For immediate release:
May 19, 2021
Amanda Hayes 202-483-7382
Philadelphia – In the midst of a growing awareness of cultural bias, PETA is building a large exhibition titled “Without agreement“, Which explores the complex history of experimentation on discordant animals and challenges institutions including the University of Pennsylvania, the University of Pittsburgh and Temple University to reimagine this exploitative, costly, cruel and archaic idea of science and replace it with modern research methodologies. The two 7-by-7-foot cubes contain brief descriptions and photographs of nearly 200 animal experiments conducted in US institutions from the 1920s to the present day. The exhibition will be on display at People’s Square in the National Historical Park of Independence for seven days, starting tomorrow at 12 noon. An interactive virtual version of the exhibition is also available here.
When: Thursday, 20 May, 12 noon
Where: Independence National Historical Park (on Market Street between S. Fifth and S. Sixth streets)
“Without Consent” uses a historical perspective to indicate that since the Middle Ages, experiments have been conducted on vulnerable people, including orphans with tuberculosis and psychological experiments, immigrant women in gynecological surgeries, soldiers in LSD and poison gas trials, and also on poor black men experimenting with syphilis. The exhibition demonstrates that just as society now realizes that it was wrong, we must allow this moral awakening to guide our behavior today and thus pay attention to other dissenting creatures who suffer and die in experiments, from testing floor cleaning products to mother and child. division of research.

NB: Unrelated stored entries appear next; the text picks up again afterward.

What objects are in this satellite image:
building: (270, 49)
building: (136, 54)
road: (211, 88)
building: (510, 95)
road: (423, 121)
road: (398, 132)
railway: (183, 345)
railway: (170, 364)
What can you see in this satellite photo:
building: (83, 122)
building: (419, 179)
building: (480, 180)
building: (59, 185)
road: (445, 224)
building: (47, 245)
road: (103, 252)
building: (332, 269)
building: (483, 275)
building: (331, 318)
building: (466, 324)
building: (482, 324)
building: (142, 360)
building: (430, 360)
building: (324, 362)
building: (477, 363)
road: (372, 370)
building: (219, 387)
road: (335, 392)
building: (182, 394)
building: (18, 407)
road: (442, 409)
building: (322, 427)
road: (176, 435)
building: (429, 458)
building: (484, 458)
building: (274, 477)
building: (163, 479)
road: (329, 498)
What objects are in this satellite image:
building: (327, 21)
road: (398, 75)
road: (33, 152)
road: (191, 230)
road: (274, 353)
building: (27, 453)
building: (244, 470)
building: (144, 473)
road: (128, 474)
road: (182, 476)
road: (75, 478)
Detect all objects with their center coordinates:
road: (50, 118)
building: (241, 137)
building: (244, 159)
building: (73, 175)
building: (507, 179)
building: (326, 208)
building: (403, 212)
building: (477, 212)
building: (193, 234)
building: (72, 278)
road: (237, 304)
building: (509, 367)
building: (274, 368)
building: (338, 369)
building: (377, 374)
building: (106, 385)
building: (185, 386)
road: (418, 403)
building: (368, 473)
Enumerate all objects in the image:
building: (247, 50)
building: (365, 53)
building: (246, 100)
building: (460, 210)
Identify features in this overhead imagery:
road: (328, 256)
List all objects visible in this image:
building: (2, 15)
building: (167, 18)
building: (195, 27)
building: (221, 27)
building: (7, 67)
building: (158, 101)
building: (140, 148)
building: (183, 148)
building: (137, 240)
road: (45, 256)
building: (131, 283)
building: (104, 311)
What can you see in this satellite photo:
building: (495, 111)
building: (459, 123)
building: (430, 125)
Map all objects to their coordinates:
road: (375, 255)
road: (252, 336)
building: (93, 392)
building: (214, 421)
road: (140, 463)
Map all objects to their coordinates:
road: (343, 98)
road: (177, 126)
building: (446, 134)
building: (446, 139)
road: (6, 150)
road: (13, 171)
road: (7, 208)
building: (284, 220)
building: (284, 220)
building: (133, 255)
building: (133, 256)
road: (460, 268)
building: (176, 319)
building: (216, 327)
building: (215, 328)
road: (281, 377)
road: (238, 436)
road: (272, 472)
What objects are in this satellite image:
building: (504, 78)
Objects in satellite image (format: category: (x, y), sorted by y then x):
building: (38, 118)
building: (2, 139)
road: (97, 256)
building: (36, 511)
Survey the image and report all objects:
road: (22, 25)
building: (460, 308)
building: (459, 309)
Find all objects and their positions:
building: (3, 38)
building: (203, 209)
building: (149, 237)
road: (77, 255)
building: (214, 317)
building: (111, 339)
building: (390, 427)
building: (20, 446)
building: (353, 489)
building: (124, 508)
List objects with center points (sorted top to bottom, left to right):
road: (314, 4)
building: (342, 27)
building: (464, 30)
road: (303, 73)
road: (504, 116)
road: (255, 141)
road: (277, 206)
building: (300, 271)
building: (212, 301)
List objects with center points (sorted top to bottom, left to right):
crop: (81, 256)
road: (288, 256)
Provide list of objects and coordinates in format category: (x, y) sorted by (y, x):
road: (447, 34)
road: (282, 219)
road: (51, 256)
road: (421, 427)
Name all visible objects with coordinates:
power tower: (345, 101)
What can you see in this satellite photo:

“Without Consent” tells true stories of animals that were unnecessarily harmed and killed in painful experiments they would not allow and could not agree to, says PETA Senior Vice President Katy Guillermo. “Humans are just one of many animal species, and the ability to exploit others does not give us the right to do so.”
The installation will draw the attention of local residents to animal experiments that take place right under their noses: experimenters from the University of Pennsylvania infected monkeys with viruses by intravenous, sexual, rectal, vaginal and oral routes; subject them to blood sampling and injections; and ended up killing them. They also caused diabetes in pigs by injecting them with a toxin, forcing them to endure painful and debilitating symptoms for months before being killed.
A covert PETA investigation of the University of Pittsburgh laboratories documented suffering, neglect and incompetence, including problems with veterinary care, staff incompetence, inability to treat animals humanely, and inability to ensure the psychological well-being of primates.
At Temple University, experimenters have used dogs in invasive surgery, in which balloon-tipped catheters were inserted into the rectum to induce intra-abdominal pressure, and in experimental surgery in which heart failure was induced. Cats have been used in experiments on painful and invasive spinal cord injuries.